It was a year of challenges for the Metropolitan Transportation Authority, from dealing with heavy damage caused by Hurricane Sandy to a deadly commuter train derailment. NY1's Jose Martinez filed the following report.
It was the Metropolitan Transportation Authority's deadliest day in more than 20 years, with four killed and dozens injured when a speeding Metro-North train went off the tracks in the Bronx.
The December 1 derailment capped a rough 2013 at the commuter railroad, which faces heavy scrutiny to boost safety after a garbage train derailed in July on the same stretch of tracks.
It's the latest challenge for the MTA, where riders continue to feel the sting of Hurricane Sandy.
Damage from the storm knocked out the R train tube connecting Brooklyn to Manhattan from August until next October, and the G train tube linking Brooklyn to Queens was shut down for 14 weekends.
"I want to be clear about something.

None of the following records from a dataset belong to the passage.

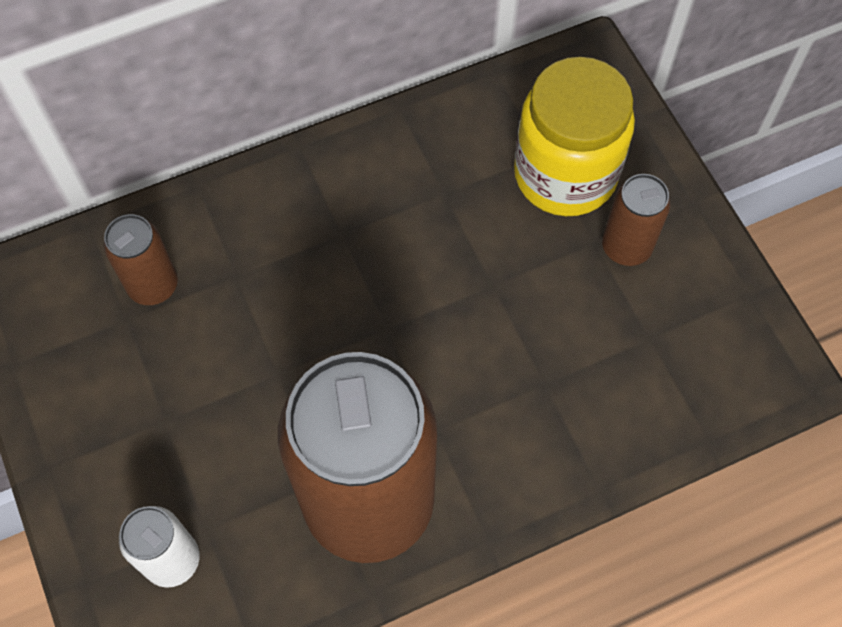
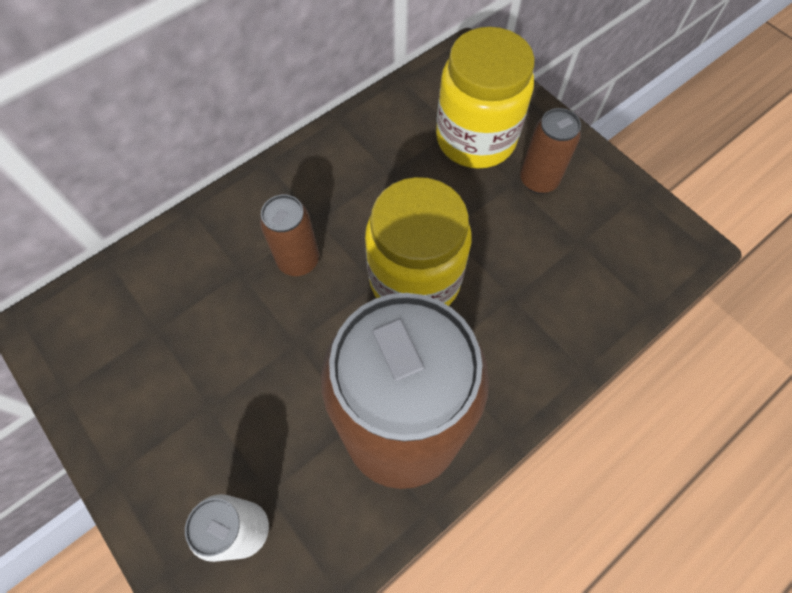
camera: 15 degrees left, 0 degrees up
brown can [104,214,178,305] -> brown can moved to [260,195,319,276]
none -> yellow jar [365,177,472,306]

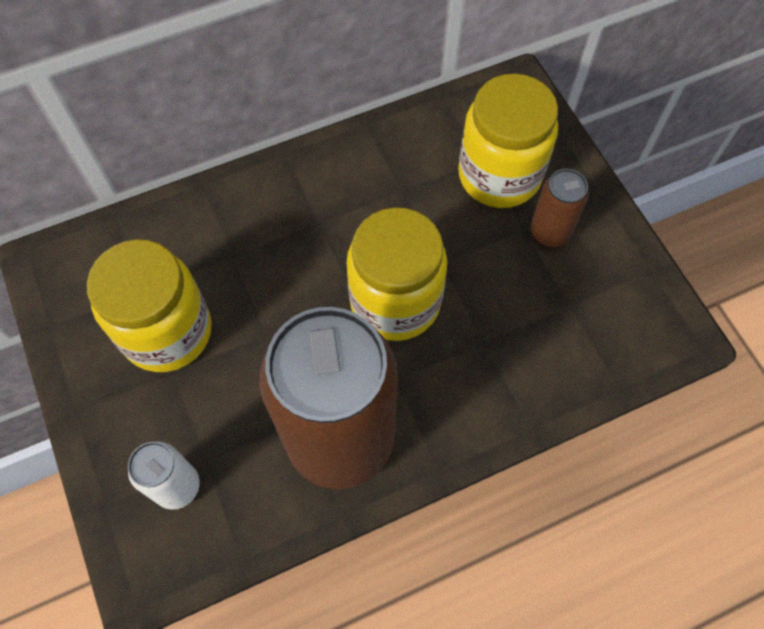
camera: 15 degrees right, 0 degrees up
brown can [260,195,319,276] -> none
none -> yellow jar [87,239,212,372]

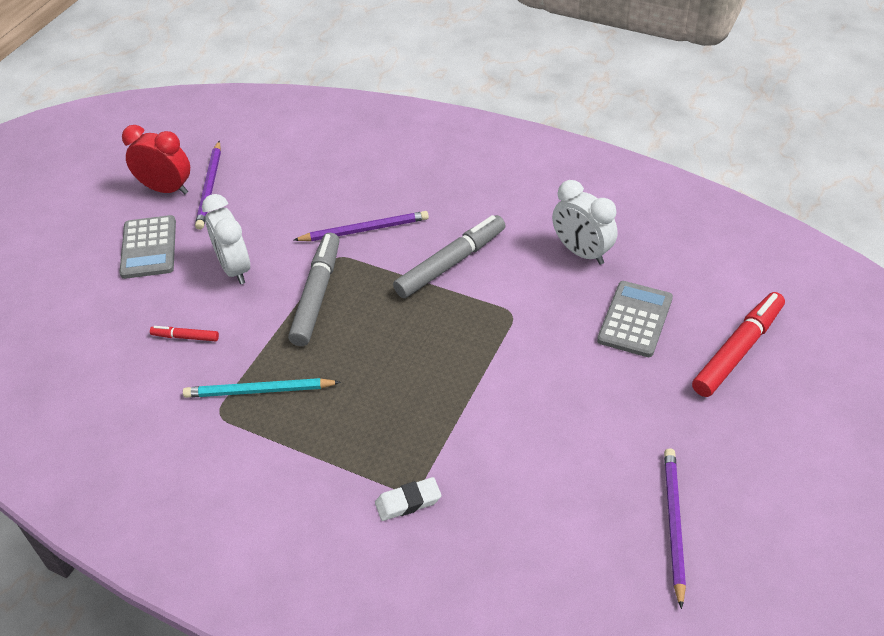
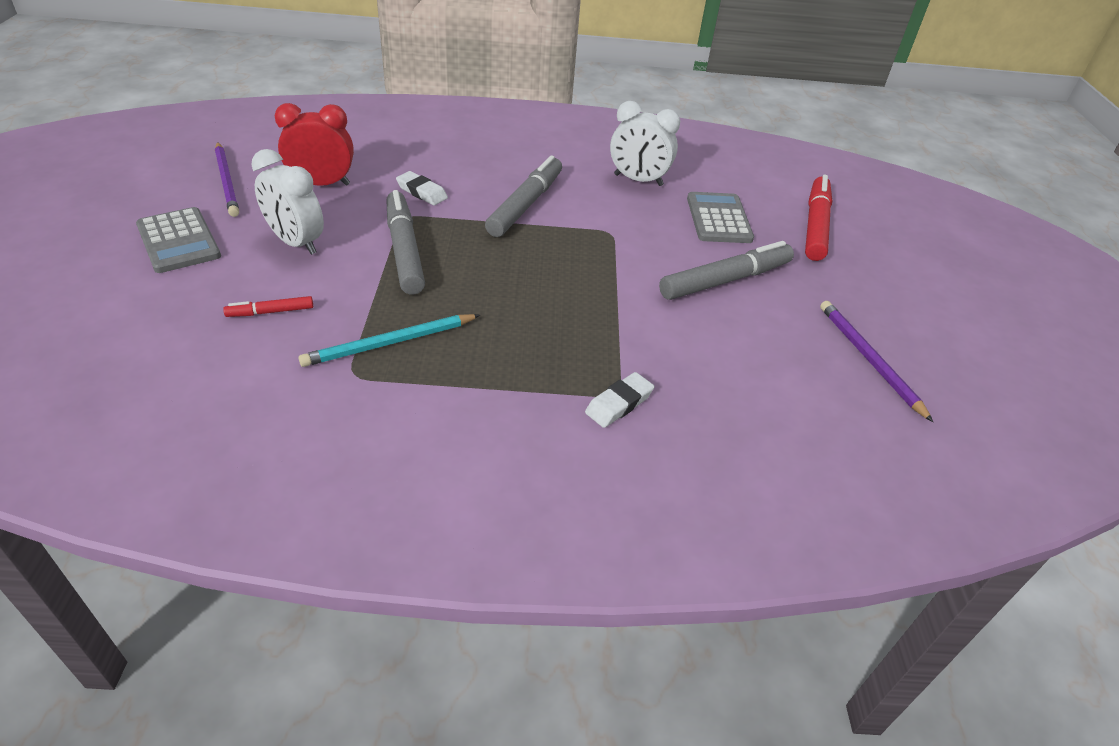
camera: 30 degrees left, 5 degrees down
red clock [122,125,190,194] -> red clock moved to [275,103,354,186]
purple pencil [294,211,429,241] -> white eraser [396,171,448,205]
none -> grey marker [659,241,794,300]

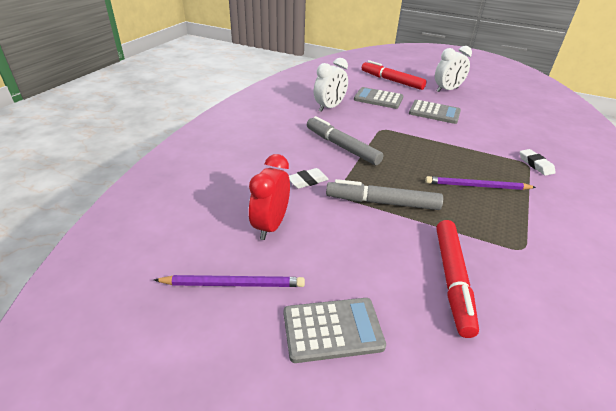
camera: 65 degrees left, 5 degrees down
red marker [223,296,313,317] -> red marker [436,220,479,338], size x2.09
white clock [251,149,324,255] -> white clock moved to [435,46,472,92]
turquoise pencil [299,314,480,367] -> none
grey marker [659,241,794,300] -> grey calculator [409,100,461,124]
purple pencil [820,301,933,422] -> purple pencil moved to [425,176,536,190]

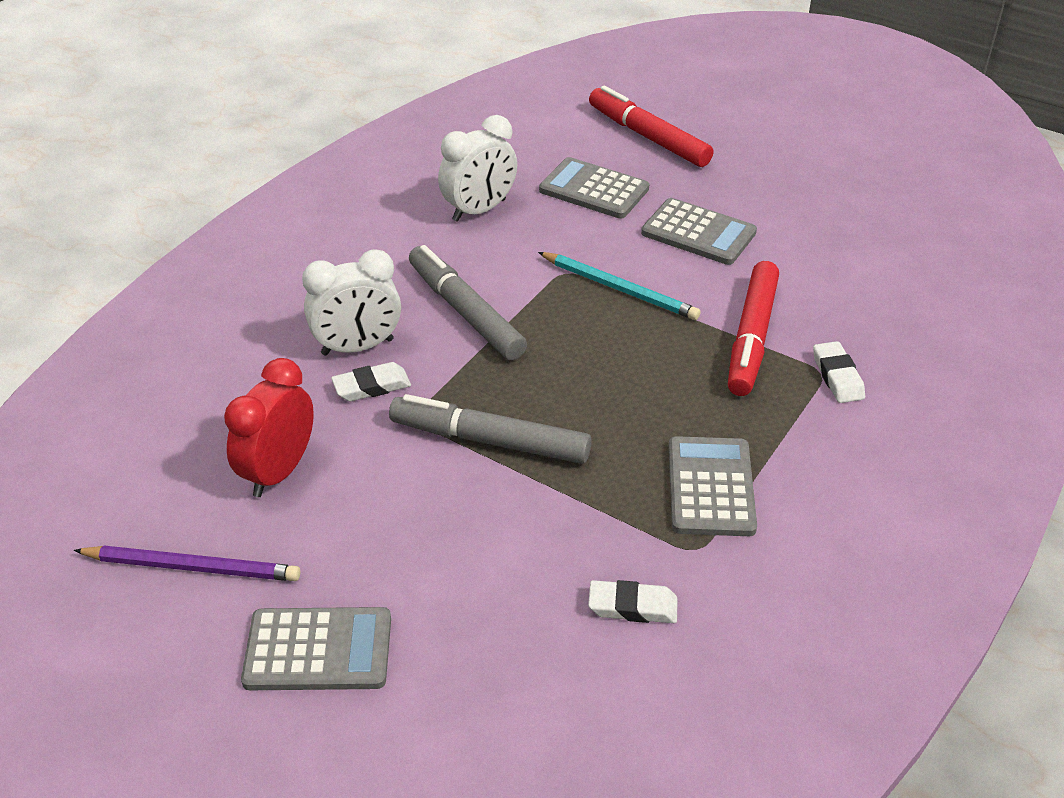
camera: 10 degrees right, 5 degrees up
purple pencil [425,176,536,190] -> none
white clock [435,46,472,92] -> white clock moved to [302,249,401,356]
red marker [436,220,479,338] -> red marker moved to [728,261,779,396]
none -> turquoise pencil [538,252,701,320]
none -> white eraser [588,580,678,623]
none -> grey calculator [669,436,757,536]

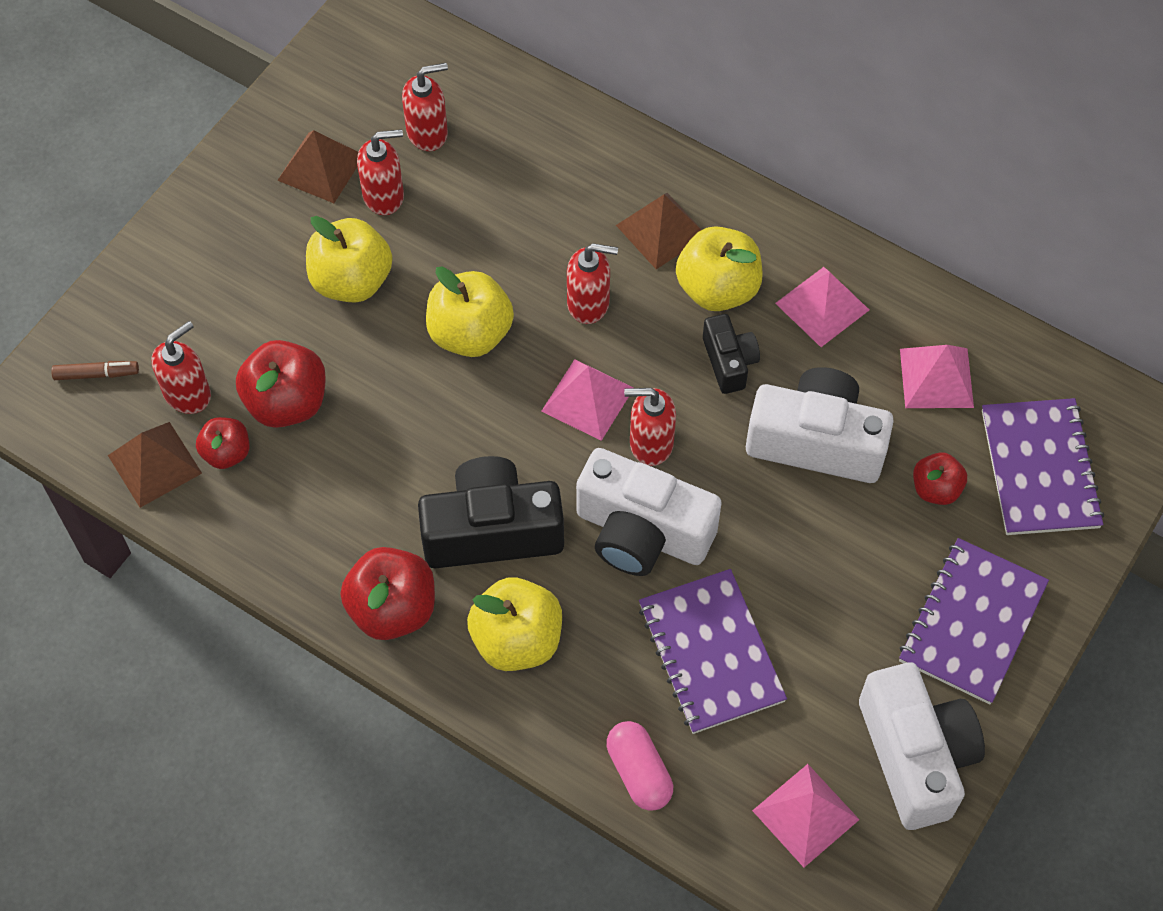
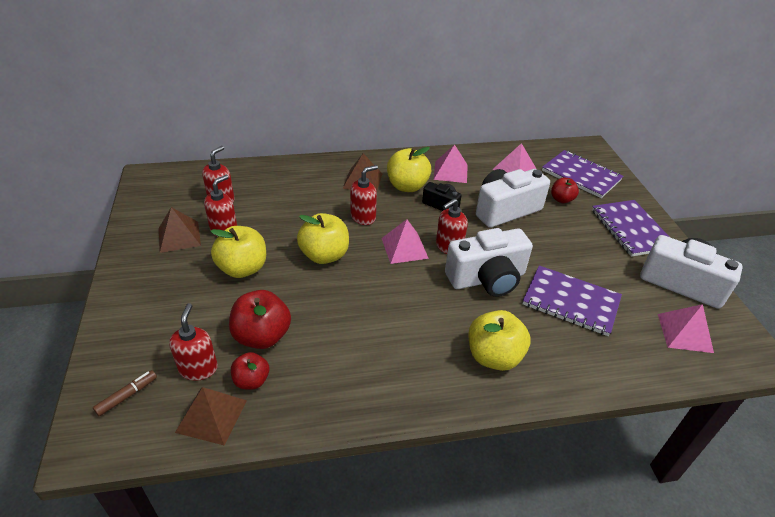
camera: 45 degrees left, 20 degrees down
red apple [340,547,435,640] -> none
black camera [418,456,564,568] -> none
pink capsule [606,721,673,811] -> none

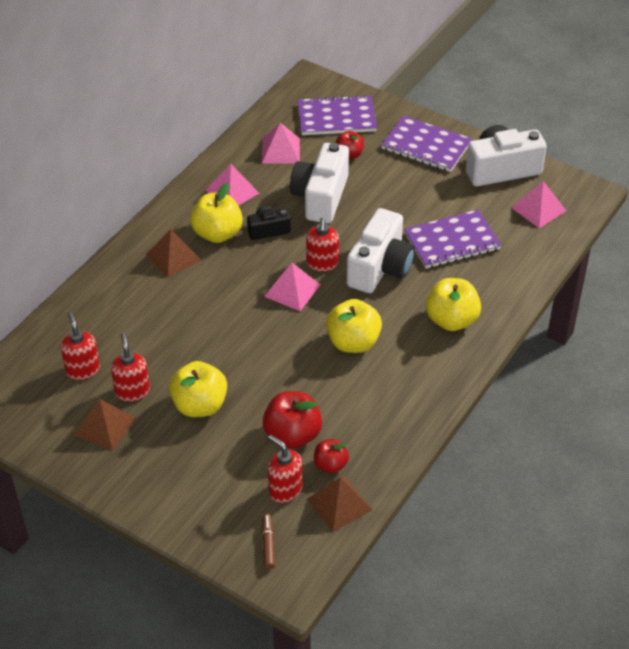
camera: 45 degrees left, 5 degrees up
yellow apple [297,213,349,264] -> yellow apple moved to [326,299,382,353]
red soap dispenser [350,165,378,225] -> none

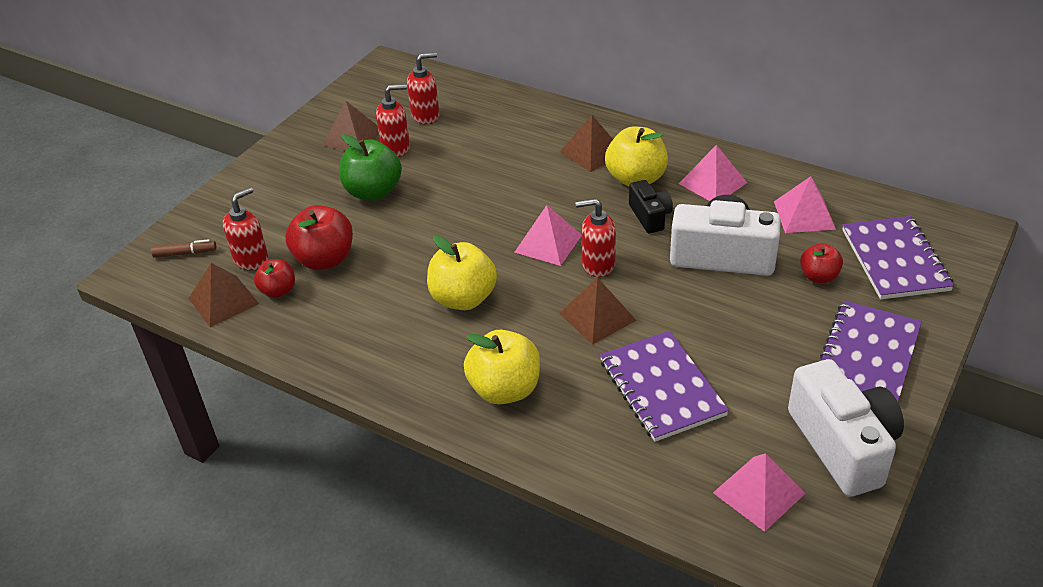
camera: 90 degrees right, 5 degrees down
yellow apple [169,361,227,417] -> green apple [339,134,402,200]
white camera [347,208,415,293] -> brown pyramid [559,277,636,345]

Our efforts to fully recover from Sandy are far from over," said MTA Vice Chairman Fernando Ferrer.
The A train to the Rockaways returned in late May, seven months after the storm knocked out the line's link to the rest of the city.
"This was an all-out, seven-month, day-and-night effort to rebuild three-and-a-half miles of the A train service coming across Jamaica Bay," said MTA Chairman and CEO Thomas Prendergast.
The old South Ferry station was pressed back into service in April for 1 train riders, but the new one flooded by 14-and-a-half million gallons of Hurricane Sandy's saltwater remains out of commission through at least 2016.
The price of subway and bus rides went up to $2.50 in March.
More hikes await in 2015 and 2017, but the MTA announced in November that its improved finances will make the increases less than projected.
That improved outlook led the MTA to announce $18 million in service restorations to several bus lines, while extending service on the M and G trains.
Speedier Select Bus Service expanded, adding a second line in the Bronx and the first in Brooklyn.
In October, Manhattan got Bus Time, letting riders track every bus in the borough by text or smartphone.
Technology spread to the subways, too, with wireless service now available at more than 30 stations in Manhattan, and coming to more next year.
What else awaits in 2014? The overdue opening of the Fulton Center and the 7 train extension to the West Side.